En conclusion, nous nous trouvons face à un paradoxe: Les principes que la culture occidentale impose à tous ses citoyens, autochtones ou migrants, favorisent et limitent à la fois la multiculturalité. Selon la façon dont on l’observe, la civilisation occidentale apparaît comme la plus libératrice ou la plus dominatrice des cultures.
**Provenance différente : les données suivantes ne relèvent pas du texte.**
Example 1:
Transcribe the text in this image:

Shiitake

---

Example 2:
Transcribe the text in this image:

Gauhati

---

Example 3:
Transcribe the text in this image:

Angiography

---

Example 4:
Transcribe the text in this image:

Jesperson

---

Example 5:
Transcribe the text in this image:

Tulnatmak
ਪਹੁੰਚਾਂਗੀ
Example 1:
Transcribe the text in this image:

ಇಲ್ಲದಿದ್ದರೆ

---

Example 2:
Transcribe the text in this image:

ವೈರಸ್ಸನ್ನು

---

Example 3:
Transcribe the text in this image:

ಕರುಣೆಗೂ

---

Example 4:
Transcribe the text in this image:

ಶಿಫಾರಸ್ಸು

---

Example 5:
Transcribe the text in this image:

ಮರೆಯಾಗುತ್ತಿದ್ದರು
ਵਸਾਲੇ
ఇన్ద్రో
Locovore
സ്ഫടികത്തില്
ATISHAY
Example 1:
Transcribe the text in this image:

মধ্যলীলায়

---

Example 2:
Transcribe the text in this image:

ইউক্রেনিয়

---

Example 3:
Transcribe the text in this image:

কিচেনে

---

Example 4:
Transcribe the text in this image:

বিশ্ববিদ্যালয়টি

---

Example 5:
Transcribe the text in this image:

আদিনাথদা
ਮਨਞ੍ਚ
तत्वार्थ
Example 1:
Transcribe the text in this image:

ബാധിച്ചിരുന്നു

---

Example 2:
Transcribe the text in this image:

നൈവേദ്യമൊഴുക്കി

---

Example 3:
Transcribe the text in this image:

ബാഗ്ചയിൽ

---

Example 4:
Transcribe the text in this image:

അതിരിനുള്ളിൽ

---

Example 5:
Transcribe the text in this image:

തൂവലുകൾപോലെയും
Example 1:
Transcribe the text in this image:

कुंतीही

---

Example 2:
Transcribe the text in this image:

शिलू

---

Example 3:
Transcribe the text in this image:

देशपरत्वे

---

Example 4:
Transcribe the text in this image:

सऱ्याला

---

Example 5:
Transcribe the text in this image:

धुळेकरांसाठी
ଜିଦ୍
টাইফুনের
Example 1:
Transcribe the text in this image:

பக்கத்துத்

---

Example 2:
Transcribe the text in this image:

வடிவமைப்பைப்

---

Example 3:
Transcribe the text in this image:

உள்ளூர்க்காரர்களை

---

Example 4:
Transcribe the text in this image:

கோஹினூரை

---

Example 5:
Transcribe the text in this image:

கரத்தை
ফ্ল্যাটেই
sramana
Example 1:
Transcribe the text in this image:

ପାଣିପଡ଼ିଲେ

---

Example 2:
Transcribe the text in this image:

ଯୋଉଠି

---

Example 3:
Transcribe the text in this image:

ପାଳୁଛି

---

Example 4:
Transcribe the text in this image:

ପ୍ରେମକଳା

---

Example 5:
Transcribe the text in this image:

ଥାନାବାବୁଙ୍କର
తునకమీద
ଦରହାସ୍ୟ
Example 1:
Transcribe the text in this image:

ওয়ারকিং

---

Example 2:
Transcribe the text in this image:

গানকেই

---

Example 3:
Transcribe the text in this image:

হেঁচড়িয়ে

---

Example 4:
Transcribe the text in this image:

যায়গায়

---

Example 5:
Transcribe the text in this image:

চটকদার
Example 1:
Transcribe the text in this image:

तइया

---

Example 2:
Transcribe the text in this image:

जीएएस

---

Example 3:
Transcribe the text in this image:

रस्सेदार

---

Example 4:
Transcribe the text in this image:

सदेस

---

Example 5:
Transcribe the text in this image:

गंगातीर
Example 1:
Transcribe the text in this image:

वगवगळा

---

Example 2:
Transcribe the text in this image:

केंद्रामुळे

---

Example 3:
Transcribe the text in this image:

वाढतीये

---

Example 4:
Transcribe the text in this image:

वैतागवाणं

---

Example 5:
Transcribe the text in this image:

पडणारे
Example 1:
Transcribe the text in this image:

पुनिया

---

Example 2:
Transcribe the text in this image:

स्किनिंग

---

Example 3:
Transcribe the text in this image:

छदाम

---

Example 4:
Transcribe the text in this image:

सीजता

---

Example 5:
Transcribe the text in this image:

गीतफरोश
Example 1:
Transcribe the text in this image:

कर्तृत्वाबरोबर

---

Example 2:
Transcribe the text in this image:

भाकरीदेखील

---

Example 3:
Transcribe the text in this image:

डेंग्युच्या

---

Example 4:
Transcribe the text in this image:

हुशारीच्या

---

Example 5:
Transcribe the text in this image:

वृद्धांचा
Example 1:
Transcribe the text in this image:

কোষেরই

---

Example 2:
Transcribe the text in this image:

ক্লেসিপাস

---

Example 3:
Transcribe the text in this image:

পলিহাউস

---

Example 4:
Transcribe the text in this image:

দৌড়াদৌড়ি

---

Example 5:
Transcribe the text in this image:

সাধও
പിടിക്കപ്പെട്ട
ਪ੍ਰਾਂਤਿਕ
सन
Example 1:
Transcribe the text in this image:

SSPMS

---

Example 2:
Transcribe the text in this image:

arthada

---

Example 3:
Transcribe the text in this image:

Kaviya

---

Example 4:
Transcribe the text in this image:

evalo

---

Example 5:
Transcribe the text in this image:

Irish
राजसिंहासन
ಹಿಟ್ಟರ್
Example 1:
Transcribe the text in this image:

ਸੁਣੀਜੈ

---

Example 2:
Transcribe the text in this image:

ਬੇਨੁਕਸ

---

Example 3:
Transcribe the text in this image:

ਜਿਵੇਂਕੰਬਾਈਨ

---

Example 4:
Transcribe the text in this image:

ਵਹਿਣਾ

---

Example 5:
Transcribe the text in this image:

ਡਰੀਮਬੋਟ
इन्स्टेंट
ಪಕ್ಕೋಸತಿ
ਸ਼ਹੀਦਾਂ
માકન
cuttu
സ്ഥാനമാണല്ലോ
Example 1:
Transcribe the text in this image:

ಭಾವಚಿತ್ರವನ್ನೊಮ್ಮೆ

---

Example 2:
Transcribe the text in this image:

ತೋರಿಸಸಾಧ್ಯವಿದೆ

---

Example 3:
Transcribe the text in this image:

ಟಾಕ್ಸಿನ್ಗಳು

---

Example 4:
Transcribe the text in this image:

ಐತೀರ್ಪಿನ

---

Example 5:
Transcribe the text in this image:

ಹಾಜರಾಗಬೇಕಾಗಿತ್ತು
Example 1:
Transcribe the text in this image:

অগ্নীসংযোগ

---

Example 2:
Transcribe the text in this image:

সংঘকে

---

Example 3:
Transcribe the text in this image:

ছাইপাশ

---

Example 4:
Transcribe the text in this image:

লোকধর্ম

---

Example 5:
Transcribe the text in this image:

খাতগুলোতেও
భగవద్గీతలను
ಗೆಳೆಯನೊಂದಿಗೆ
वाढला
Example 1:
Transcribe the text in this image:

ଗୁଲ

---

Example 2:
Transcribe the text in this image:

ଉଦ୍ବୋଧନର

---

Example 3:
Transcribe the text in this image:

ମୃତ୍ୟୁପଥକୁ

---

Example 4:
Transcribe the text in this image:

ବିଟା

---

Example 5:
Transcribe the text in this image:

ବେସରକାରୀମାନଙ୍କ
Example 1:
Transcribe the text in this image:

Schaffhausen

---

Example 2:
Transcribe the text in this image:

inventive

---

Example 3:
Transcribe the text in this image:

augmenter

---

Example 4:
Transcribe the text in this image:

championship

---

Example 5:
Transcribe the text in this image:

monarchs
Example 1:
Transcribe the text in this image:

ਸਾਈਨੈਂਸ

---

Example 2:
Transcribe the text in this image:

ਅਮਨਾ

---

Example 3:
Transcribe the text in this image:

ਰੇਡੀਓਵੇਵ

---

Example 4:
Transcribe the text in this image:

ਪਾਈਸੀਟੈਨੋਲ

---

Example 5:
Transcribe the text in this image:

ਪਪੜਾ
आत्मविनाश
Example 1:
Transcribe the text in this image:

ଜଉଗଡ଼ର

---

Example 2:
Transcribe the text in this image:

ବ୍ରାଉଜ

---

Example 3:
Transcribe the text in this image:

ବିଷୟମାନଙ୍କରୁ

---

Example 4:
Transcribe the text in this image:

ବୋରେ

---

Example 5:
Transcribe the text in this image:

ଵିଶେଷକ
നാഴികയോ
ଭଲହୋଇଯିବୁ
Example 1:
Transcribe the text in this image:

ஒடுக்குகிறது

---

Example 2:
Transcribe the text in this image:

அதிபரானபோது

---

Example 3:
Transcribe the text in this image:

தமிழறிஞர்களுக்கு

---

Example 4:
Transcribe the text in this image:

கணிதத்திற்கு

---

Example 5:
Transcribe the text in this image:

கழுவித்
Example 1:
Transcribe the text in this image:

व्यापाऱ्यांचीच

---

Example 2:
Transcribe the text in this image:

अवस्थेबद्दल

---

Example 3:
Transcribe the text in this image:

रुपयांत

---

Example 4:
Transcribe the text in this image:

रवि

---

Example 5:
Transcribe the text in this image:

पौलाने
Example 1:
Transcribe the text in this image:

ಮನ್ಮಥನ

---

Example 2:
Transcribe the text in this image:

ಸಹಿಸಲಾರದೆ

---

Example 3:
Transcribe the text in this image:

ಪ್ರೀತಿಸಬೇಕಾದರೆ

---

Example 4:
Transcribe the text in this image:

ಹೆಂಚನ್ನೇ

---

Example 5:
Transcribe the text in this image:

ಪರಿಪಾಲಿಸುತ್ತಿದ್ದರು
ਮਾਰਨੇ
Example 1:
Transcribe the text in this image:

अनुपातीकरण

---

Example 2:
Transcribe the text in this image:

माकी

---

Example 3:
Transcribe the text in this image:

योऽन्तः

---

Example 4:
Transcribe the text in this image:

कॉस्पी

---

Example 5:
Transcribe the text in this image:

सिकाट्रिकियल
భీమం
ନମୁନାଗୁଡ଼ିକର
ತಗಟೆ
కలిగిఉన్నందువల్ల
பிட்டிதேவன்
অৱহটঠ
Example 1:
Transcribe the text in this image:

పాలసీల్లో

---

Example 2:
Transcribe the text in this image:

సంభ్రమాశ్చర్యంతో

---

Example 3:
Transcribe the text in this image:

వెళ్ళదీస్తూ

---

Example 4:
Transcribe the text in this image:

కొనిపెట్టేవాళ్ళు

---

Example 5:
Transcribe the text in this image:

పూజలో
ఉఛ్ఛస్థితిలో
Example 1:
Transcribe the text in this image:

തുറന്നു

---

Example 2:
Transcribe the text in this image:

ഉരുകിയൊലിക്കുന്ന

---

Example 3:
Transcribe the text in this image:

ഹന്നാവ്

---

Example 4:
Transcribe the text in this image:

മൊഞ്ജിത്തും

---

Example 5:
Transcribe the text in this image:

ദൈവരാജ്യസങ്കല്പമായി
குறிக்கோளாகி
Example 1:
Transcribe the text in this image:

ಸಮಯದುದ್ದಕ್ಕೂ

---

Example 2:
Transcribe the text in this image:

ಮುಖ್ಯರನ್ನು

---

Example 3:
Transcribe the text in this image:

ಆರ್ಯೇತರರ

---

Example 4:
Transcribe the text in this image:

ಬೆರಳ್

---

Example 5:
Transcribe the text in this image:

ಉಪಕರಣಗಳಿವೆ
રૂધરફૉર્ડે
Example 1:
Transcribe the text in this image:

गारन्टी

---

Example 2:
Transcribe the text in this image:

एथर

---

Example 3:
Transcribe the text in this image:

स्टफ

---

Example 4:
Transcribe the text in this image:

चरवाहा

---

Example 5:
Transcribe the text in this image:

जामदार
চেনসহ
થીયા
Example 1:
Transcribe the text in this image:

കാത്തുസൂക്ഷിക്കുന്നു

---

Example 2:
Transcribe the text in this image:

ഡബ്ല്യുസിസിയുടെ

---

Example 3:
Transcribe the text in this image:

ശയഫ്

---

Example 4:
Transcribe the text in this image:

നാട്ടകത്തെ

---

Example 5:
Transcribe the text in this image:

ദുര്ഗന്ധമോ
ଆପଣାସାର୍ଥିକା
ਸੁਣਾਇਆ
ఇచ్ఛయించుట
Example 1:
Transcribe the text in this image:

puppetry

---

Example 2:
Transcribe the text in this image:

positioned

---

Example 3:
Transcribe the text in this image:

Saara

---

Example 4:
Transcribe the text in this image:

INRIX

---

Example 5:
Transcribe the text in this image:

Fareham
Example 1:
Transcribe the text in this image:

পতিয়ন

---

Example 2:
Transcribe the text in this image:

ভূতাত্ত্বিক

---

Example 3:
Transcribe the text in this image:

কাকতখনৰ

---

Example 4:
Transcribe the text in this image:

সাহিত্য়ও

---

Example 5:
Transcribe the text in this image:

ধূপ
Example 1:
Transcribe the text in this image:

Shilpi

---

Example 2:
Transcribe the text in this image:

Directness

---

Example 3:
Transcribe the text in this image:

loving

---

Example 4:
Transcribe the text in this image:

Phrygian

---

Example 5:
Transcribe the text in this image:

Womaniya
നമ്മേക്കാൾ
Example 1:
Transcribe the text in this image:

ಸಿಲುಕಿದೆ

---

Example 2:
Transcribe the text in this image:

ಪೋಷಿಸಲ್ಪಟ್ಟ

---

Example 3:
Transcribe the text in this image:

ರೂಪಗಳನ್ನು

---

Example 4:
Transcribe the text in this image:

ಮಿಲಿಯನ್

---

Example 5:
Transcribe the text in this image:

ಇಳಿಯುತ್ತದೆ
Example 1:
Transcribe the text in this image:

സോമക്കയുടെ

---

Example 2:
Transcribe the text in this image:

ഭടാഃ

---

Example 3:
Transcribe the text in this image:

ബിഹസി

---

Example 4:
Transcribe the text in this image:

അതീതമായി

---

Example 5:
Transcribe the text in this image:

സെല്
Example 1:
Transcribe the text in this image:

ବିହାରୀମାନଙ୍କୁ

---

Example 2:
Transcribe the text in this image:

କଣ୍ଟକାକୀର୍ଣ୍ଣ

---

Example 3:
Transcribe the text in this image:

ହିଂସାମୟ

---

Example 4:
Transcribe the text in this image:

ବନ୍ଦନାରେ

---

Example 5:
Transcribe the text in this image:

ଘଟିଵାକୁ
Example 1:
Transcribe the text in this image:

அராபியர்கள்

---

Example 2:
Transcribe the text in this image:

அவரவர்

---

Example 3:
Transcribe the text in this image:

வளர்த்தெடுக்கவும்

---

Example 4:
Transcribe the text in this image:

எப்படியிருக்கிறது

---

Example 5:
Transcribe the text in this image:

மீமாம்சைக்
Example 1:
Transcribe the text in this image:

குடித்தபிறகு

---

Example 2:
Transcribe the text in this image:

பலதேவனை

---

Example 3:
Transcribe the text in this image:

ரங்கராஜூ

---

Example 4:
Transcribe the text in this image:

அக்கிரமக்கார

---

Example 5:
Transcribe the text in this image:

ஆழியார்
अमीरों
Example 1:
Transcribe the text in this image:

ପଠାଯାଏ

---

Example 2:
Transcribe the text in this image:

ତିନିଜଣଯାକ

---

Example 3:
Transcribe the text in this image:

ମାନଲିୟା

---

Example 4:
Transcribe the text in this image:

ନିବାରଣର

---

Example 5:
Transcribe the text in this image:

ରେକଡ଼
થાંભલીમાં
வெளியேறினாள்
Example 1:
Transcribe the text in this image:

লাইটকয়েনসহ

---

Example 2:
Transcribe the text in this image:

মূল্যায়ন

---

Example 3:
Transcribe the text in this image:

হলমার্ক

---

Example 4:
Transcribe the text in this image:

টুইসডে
Dans l’esprit occidental, les quatre principes de l’Etat-nation-démocratique-libéral-rationnel ne sont pas vraiment négociables. Ils sont destinés à servir de socle ontologico-politique à l’établissement d’une société globalisée à permissivité multiculturelle.
Des cultures aussi variées que l’islam ou le christianisme – dans leurs versions libérales ou conservatrices –, l’individualisme religieux, le bouddhisme, l’athéisme, le véganisme, le féminisme, la culture queer, le marxisme, le socialisme, le néolibéralisme, le nationalisme, etc. peuvent coexister dans la société occidentale pour autant que la liberté des individus soit respectée. Cette juxtaposition d’offres culturelles dénuées de pouvoir n’est pas sans conséquences négatives. Elle conduit à un lessivage interculturel qui produit une perte de sens généralisée, renforce l’individualisme et suscite par réaction les diverses formes d’intégrismes. Il s’agit en effet de bien saisir que les quatre principes de la civilisation moderne ne sont pas naturels, mais ressortent de ce que la culture occidentale tend à imposer au monde dans sa tentative de globalisation planétaire.